House-Senate conferees finally agreed last night on a black-lung benefit bill in which strangely enough the key was not coal but oil.
The agreement, still subject to House and Senate approval ended a weeks-long staring match between two of the williest legislators in Congress. Sen. Russell B. Long (D-La.), chairman of the Senate Finance Committee, and Rep. Carl D. Perkins (D-Ky.), chairman of House Education and Labor.
Both House and Senate bills liberalized provisions under which disabled miners can qualify for black-lung benefits and established an industry-financed trust fund to pay the cost. These were not the main issues in the conference.
Instead, the conferees were hung up for weeks over the financial formula for the trust fund. And underlying this hangup was the welfare of the oil industry, which controls at least a fifth of the nation's coal production and has billions of tons of coal reserves in the West.
Long, the foremost congressional champion of oil interests, clung tenaciously to a formula that would have saved tens of millions of dollars for the Western producers among whom the oil companies are heavily represented.
His formula, drawn up by the Finance Committee, would have taxed coal on the basis of its heat content, measured in BTUs or British thermal units.
Since much of the Western coal is of low heat quality the burden of underwriting the liberalized black-lung benefits would fall most heavily on better quality Eastern coal.
The House, by contrast, had approved a formula taxing coal by the ton regardless of heat content, which would have put East and West on a more equal footing.
Perkins thought he had allies for the House version of the bill among Senate conferees from Eastern states, including Sens. Jennings Randolph (D.W. Va.) and Richard S. Schweiker (R-Pa.). But yesterday Randolph and Schweiker turned out to be more senators than Easterners.
Both men stuck with Long, and Perkins had to give ground. Under the compromise, the whole financing section was dropped from the benefits legislation. Long agreed to push through the Senate a separate financing bill that would not tax coal either by the ton or by heat content.
Instead, it would distinguish between deep-mined and strip-mined coal, with the latter being taxed the least. It was not lost on anyone in the conference room that by far the largest part of Western coal comes from strip mines, while in the East there is more underground mining. Thus the West would win under Long's new formula just as it did in the old.
The compromise sets a tax of 50 cents per ton on deep-mined coal and 25 cents per ton on strip-mined coal. At last year's national production total of 675 million tons such a tax would have raised about $240 million - an amount Perkins later said he felt would be adequate to underwriter the trust fund.

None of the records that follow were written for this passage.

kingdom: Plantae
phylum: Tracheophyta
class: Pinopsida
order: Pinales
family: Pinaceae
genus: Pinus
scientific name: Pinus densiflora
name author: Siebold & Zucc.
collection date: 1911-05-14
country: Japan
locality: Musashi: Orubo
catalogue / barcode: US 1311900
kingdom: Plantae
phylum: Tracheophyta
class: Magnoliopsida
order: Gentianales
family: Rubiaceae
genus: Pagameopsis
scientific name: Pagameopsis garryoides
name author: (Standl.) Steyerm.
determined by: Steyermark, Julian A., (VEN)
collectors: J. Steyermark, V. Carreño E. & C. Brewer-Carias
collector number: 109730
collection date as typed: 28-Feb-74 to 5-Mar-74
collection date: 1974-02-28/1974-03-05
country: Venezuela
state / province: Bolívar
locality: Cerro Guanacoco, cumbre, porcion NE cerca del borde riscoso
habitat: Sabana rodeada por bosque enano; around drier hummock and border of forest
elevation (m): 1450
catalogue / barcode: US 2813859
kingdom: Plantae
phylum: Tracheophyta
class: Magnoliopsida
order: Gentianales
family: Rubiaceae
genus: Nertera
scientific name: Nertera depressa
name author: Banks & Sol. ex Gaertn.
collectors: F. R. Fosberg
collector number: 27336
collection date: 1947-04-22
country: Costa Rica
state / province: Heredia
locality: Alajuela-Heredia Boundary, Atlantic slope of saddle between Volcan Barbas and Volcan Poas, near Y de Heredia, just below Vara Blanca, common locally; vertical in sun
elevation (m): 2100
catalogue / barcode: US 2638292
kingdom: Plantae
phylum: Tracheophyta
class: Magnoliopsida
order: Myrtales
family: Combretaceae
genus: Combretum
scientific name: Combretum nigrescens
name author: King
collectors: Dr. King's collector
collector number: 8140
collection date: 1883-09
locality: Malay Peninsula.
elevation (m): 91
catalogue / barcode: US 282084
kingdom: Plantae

Last night's agreement was left subject to Long's ability to move the separate financing package through the Senate as a rider to another revenue bill. Perkins recessed, rather than adjourned, the conference saying he would reconvene if the Senate did not act within 60 days.
"We didn't give too much away," Perkins said. But he conceded that he was "surprised" when faced yesterday with the quickly eroding support of his presumed allies.
Under the approach to which Long had held for months, some to the principal beneficiaries of the plan would have been Exxon, which has some 11 billion tons in reserve. Standard Oil of California, Sun Oil, Atlantic Richfield, and Kerr-McGee all heavyweights in the Western coal reserves.
To a lesser degree, the Long proposal would have helped Amax, partially owned by Standard of California, and the coal division of Ashland Oil, both of which have large reserves in Wyoming. In each instance the oil company's coal mining sisters expect to mine the largest amount of their reserves by stripping.
In the East, where underground mining is more prevalent, several oil controlled mining firms would not have benefited from the Long approach. They include Consolidation Coal, owned by Continental Oil; Island Creek Coal, owned by Occidental Petroleum and Old Ben Coal, controlled by Standard Oil of Ohio.